=== Your assignment ===
In the entries below, every line that contains "wrist" must be located and copied.

BEGIN

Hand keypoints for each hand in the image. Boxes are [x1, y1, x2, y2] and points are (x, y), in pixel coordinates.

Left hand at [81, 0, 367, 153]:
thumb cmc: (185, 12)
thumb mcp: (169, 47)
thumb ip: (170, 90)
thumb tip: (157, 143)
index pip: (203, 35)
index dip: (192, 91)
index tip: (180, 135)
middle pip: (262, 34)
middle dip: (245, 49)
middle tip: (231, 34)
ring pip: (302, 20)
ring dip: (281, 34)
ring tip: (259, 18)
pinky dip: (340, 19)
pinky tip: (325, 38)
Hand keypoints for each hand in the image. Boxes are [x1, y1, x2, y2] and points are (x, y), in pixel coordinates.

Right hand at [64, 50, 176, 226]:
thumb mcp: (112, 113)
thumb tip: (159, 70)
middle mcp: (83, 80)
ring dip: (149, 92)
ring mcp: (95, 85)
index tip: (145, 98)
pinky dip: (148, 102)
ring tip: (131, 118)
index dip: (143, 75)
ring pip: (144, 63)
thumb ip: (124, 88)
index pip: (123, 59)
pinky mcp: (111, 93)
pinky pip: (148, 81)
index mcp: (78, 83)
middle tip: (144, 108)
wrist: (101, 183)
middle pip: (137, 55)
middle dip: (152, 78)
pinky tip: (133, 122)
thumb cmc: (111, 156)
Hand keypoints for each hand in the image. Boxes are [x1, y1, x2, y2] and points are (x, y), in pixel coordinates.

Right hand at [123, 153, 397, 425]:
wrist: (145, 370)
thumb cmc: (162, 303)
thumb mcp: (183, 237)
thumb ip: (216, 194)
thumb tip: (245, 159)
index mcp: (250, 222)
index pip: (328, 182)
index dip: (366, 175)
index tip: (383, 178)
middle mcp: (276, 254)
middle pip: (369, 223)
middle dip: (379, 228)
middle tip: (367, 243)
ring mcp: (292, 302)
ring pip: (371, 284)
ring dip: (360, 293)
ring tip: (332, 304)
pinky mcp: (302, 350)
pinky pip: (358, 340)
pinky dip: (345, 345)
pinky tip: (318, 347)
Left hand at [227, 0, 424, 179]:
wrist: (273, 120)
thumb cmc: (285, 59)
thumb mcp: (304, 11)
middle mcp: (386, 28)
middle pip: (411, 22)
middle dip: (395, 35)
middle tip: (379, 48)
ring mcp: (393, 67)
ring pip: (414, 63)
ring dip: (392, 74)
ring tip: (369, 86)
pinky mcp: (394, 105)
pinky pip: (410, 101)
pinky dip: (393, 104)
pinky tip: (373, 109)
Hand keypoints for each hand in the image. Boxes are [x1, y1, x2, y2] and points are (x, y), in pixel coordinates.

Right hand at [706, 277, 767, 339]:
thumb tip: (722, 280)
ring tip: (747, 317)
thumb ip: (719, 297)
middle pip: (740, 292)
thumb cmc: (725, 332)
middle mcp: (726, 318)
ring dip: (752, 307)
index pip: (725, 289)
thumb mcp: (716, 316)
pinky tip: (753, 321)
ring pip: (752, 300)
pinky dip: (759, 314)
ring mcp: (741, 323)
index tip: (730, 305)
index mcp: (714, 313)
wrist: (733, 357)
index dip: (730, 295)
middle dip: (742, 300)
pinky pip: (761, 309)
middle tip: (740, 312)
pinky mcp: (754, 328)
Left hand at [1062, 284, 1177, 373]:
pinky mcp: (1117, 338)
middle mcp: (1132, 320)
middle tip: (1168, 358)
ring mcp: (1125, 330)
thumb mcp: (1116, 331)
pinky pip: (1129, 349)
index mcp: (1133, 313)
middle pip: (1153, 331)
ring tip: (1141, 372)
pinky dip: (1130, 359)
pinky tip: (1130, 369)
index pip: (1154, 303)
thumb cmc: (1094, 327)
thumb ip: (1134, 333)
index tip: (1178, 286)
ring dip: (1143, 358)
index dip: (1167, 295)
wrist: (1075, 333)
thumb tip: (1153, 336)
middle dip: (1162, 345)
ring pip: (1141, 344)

END
BEGIN

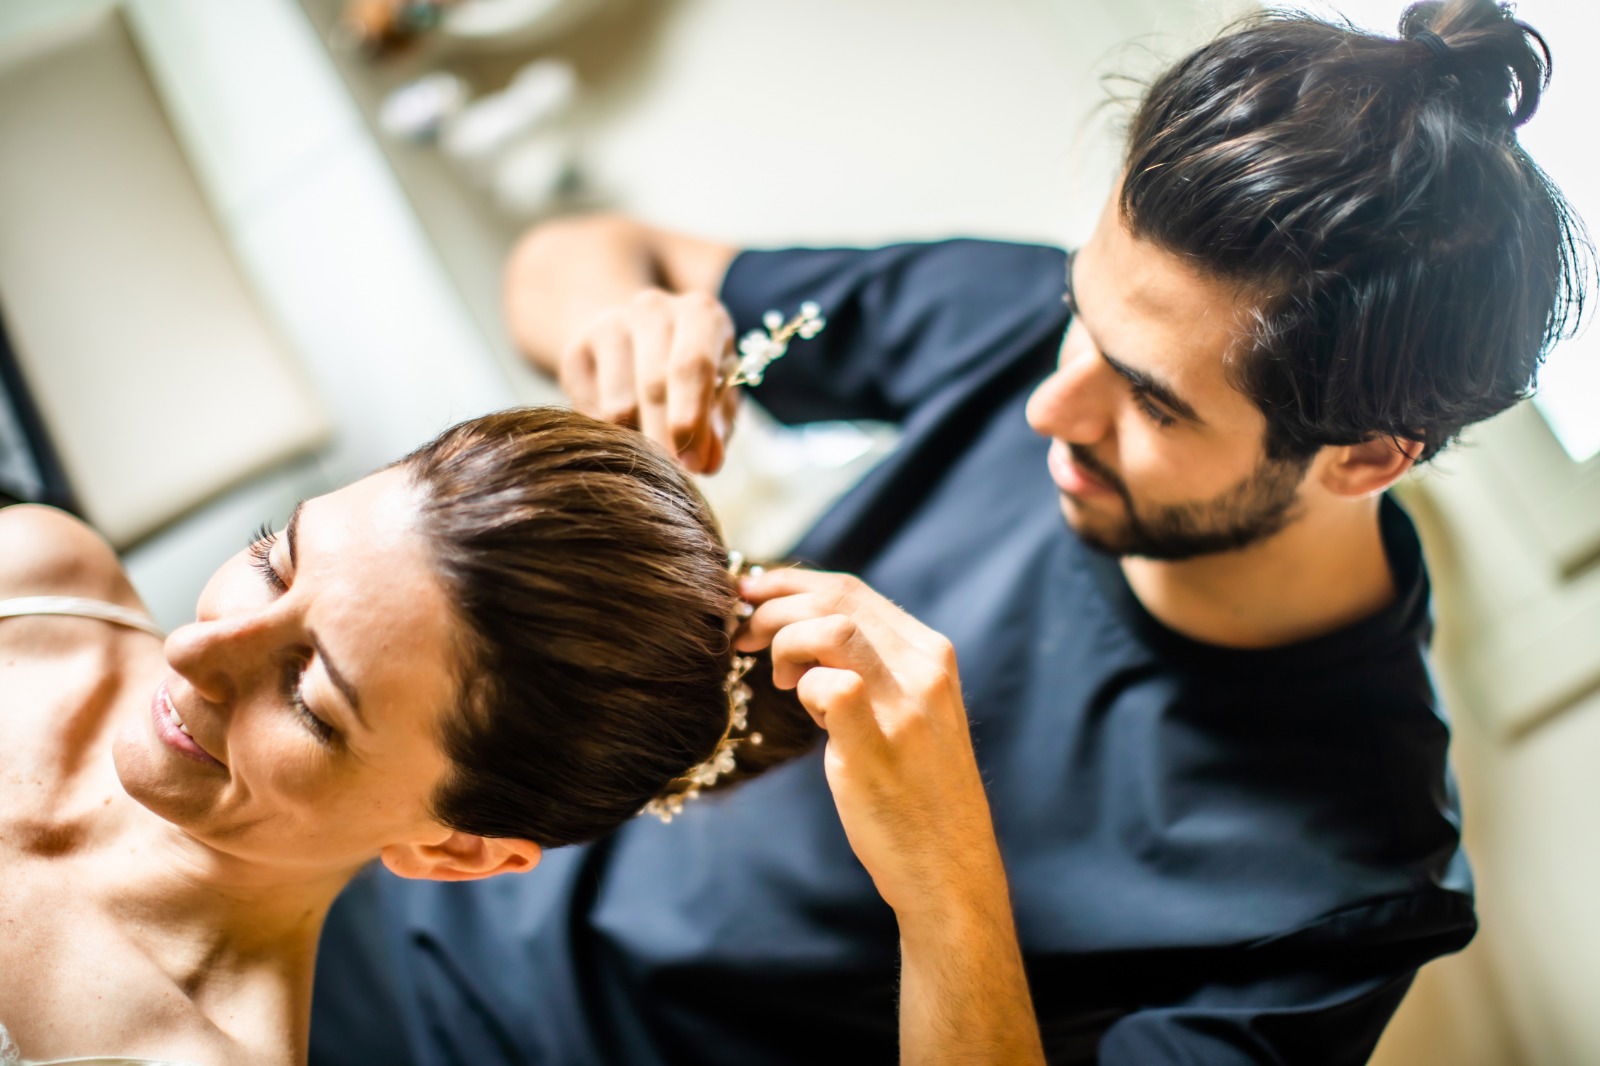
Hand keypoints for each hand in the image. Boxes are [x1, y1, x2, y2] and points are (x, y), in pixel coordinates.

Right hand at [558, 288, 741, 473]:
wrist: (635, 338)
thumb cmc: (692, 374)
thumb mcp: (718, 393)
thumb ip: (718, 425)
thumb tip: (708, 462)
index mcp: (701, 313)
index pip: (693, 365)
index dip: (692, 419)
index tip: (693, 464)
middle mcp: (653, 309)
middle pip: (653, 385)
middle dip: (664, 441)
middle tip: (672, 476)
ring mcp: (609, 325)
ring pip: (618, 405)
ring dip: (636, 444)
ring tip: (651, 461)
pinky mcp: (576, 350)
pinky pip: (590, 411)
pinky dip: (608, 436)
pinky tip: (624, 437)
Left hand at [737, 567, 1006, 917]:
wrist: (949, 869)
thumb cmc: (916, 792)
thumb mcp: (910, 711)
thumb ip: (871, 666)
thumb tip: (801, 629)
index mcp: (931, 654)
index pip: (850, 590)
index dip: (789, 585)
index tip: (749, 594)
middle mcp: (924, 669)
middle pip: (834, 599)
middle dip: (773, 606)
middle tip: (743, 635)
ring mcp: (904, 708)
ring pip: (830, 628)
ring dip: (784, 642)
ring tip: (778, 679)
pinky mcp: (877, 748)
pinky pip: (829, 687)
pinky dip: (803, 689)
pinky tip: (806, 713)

END

=== Written answer ===
wrist: (101, 183)
wrist: (145, 370)
wrist: (273, 120)
wrist: (733, 357)
wrist: (1075, 333)
wrist: (635, 338)
wrist: (949, 869)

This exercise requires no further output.